CachePolicy adds per-node caching with TTL; the compile(cache=...) enables node caching.
- Keep
messages if you stream progress to the UI; otherwise you can remove message history.
Short-circuiting and control flow
- If retrieval is not needed, route directly to
synth (as above).
- You can also short‑circuit with
Command from a node, e.g., return Command(update=..., goto="synth") to skip downstream nodes.
- Set a low recursion limit if you ever introduce loops; for this linear graph, recursion is unnecessary.
Parallelism and “cancel the loser”
- You can fan out cheap steps (e.g.,
retrieve and get_document_insights) in parallel and then fan in before synth. Use a deferred aggregator or route to synth once required state is present.
- LangGraph executes parallel branches per superstep. There isn’t preemptive cancellation of sibling nodes at the framework level; instead, design the aggregator to ignore late/optional results or use timeouts inside nodes. See parallel execution and
defer=True for fan-in control.
Caching on LangGraph Platform
Consider three layers:
- LLM response cache (LangChain): set a global cache so identical prompts+inputs return instantly across processes.
- Retrieval cache (LangGraph node cache): use
CachePolicy(ttl=...) on the retrieve node and compile with cache=.... Key includes node input and config; add your filters (user_id, form_id, embedding_dim) to the state so they’re part of the cache key.
- Embedding cache: prefer caching at ingestion or use deterministic IDs to avoid recomputing; for on-the-fly embeddings, wrap your embedder with a small KV cache (e.g., Redis) keyed by text hash.
On Platform, InMemoryCache is per-process. Use SqliteCache for simple persistence or connect LangChain’s LLM cache to a shared store (e.g., Redis). Retrieval results are excellent candidates for node-level TTL caches; keep LLM caches shorter and scoped, since prompts often change.
Should you rewrite the query first?
- If retrieval quality is sensitive to messy queries, use a conditional normalizer:
- Default: skip rewrite and retrieve immediately.
- If top-1 score < threshold or no results, then run a fast rewrite (small model) and retry retrieval.
- This keeps the common path at one LLM call while preserving quality when needed.

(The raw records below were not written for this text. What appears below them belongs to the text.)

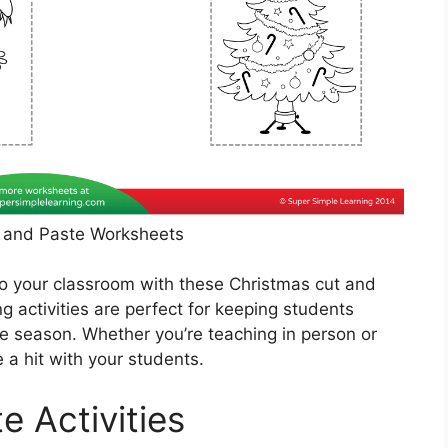
 and Paste Worksheets
to your classroom with these Christmas cut and
 activities are perfect for keeping students
ve season. Whether you’re teaching in person or
 a hit with your students.
e Activities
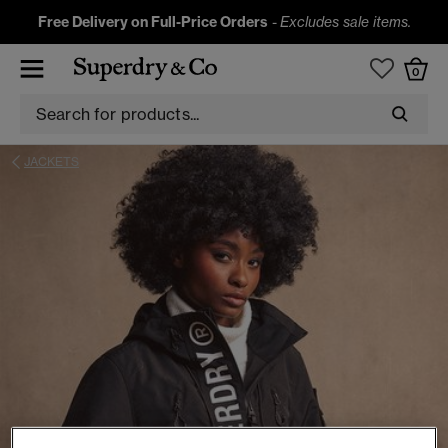
Free Delivery on Full-Price Orders
-
Excludes sale items.
0
JACKETS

from langchain.chat_models import init_chat_model
FAST = init_chat_model("openai:gpt-4o-mini", temperature=0)
def maybe_rewrite(state: State):
# Only rewrite when needed (e.g., detected low recall previously)
q = state["query"]
rewritten = FAST.invoke([
("system", "Rewrite the query to maximize vector recall; keep meaning."),
("user", q),
])
return {"query": rewritten.content}
Wire this into the graph after you detect low recall, not on the happy path.